Bennett doesn’t entirely shun the common advice to “build relationships.” In fact, in his opening salvo, he offers 10 “principles of the classroom,” among which is #6: “Good relationships are built out of structures and high expectations.”
The difference lies in the predicate of his sentence: by providing structure to a classroom, and maintaining high expectations, a teacher fosters healthy relationships with their students. Herein lies the difference between the advice given by Bennett and that given by so many others: while it is common for people in our profession to emphasize the emotion which motivates us to build relationships with students, they are light on the details of how or why to do it. Not so with Bennett in Running the Room. Yes, teachers should all be motivated by their desire to help students, but no amount of saccharin restatements of that sentiment will achieve that goal. Instead, teachers need the sort of advice given in this book — detailed, concrete, and practical.
- Ideally, behavior is a curriculum, to be taught like any other.
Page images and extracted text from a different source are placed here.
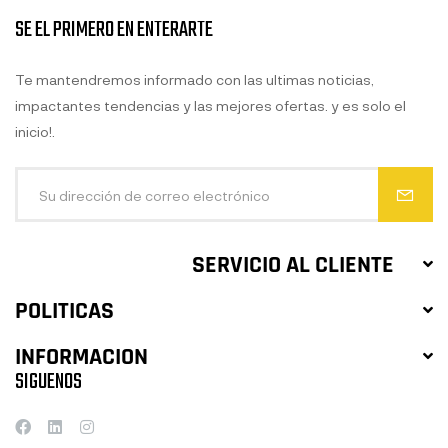
SE EL PRIMERO EN ENTERARTE
Te mantendremos informado con las ultimas noticias,
impactantes tendencias y las mejores ofertas. y es solo el
inicio!.
SERVICIO AL CLIENTE
POLITICAS
INFORMACION
SIGUENOS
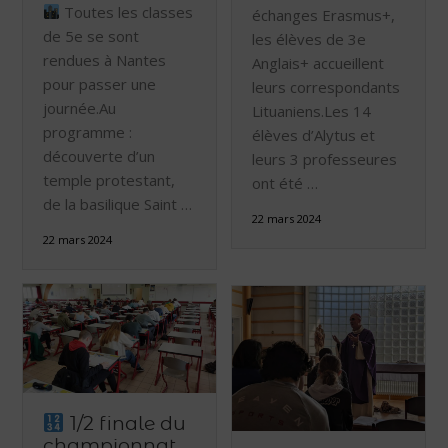
Toutes les classes
échanges Erasmus+,
de 5e se sont
les élèves de 3e
rendues à Nantes
Anglais+ accueillent
pour passer une
leurs correspondants
journée.Au
Lituaniens.Les 14
programme :
élèves d’Alytus et
découverte d’un
leurs 3 professeures
temple protestant,
ont été …
de la basilique Saint …
22 mars 2024
22 mars 2024
1/2 finale du
championnat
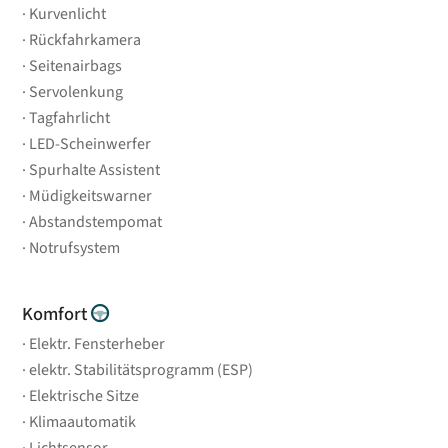
Kurvenlicht
Rückfahrkamera
Seitenairbags
Servolenkung
Tagfahrlicht
LED-Scheinwerfer
Spurhalte Assistent
Müdigkeitswarner
Abstandstempomat
Notrufsystem
Komfort
Elektr. Fensterheber
elektr. Stabilitätsprogramm (ESP)
Elektrische Sitze
Klimaautomatik
Lichtsensor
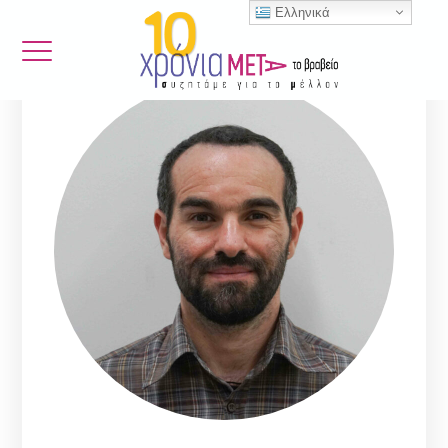
Ελληνικά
You wouldn’t expect a student to know how to perform a dissection in biology without explicitly teaching them how, so why is this the expectation when it comes to behavior?
- Students won’t all react to your behavior management strategies in the same way, so it is best to understand the possible origins of their differing behaviors and to try to act accordingly.
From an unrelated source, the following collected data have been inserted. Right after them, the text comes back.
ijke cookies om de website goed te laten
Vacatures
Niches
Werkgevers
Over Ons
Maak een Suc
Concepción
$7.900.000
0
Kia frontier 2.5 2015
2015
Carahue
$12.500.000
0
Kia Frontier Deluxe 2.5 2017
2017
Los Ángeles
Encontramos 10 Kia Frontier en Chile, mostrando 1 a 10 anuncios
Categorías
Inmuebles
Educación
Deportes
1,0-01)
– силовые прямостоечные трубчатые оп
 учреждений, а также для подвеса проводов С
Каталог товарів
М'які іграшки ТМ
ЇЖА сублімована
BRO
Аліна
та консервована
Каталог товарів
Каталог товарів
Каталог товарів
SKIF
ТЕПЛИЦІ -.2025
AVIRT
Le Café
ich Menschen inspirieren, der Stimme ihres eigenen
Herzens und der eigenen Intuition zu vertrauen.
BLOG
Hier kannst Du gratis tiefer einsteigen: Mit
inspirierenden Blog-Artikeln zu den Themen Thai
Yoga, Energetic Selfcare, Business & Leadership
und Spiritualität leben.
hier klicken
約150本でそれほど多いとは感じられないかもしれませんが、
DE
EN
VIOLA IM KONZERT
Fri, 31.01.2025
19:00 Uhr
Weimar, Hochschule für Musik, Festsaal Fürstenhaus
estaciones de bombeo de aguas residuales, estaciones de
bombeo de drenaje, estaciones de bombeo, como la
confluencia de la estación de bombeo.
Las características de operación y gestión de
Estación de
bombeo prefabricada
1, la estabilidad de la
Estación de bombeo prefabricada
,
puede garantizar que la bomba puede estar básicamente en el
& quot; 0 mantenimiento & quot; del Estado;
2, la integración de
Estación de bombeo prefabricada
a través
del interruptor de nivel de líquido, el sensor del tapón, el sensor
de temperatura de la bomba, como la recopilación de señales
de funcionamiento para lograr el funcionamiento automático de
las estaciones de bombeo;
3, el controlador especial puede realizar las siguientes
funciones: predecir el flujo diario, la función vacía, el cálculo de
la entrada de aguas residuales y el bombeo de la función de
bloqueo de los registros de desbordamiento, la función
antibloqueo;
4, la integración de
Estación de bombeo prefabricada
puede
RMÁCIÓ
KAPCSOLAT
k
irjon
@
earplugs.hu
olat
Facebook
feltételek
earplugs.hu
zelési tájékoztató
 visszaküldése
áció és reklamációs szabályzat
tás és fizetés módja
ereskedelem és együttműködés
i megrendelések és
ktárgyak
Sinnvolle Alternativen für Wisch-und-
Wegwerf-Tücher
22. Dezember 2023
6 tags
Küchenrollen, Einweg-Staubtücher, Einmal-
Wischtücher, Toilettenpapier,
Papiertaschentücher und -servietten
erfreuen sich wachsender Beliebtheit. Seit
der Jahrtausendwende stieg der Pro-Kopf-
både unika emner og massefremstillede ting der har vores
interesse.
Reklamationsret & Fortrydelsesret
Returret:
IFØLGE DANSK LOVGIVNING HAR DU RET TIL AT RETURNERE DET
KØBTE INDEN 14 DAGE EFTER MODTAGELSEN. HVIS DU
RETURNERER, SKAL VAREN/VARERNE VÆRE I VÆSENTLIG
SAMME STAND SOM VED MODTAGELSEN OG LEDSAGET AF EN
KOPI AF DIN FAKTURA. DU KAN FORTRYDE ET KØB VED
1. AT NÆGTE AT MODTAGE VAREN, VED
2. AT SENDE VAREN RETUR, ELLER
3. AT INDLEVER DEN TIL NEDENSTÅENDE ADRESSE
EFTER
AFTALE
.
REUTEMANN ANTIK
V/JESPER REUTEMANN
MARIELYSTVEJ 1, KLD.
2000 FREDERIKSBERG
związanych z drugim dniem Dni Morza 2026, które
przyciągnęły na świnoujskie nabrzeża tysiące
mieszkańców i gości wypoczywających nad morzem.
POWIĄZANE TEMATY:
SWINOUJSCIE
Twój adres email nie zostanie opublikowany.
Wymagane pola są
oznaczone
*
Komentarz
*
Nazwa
- Students, like all people, are social creatures. They exist within a specific environment, ideally curated by competent adults. Because of this, what one student does will inevitably have an effect on what other students do; therefore, it is necessary to make it easy to behave well and difficult to behave poorly.
- Consistency is of the utmost importance. Expectations are meaningless unless they are reinforced consistently. If consistency slips, it may be necessary to re-teach some aspect of your behavior curriculum.
Should you read the book, and why?
It’s probably pretty obvious at this point in my review that I think this book is well worth reading. In fact, I’d consider Bennett’s work to be one of a few books, along with Teach Like a Champion and the work of E.D. Hirsch, which should be included in everyone’s teacher training.
Learning how to manage a classroom is not, as some believe, something that comes merely from time spent in the classroom. Yes, there are techniques that a teacher picks up as they go, but there is no reason to grope around blindly every day, desperate for guidance on what works and what to avoid.
The fact of the matter is, if you don’t learn how to run a room, nothing you know about curriculum or pedagogy is going to matter a stitch in the classroom. Luckily for those who read it, Running the Room teaches you exactly what the title implies: how to run an effective classroom, motivated by real compassion for both teacher and student.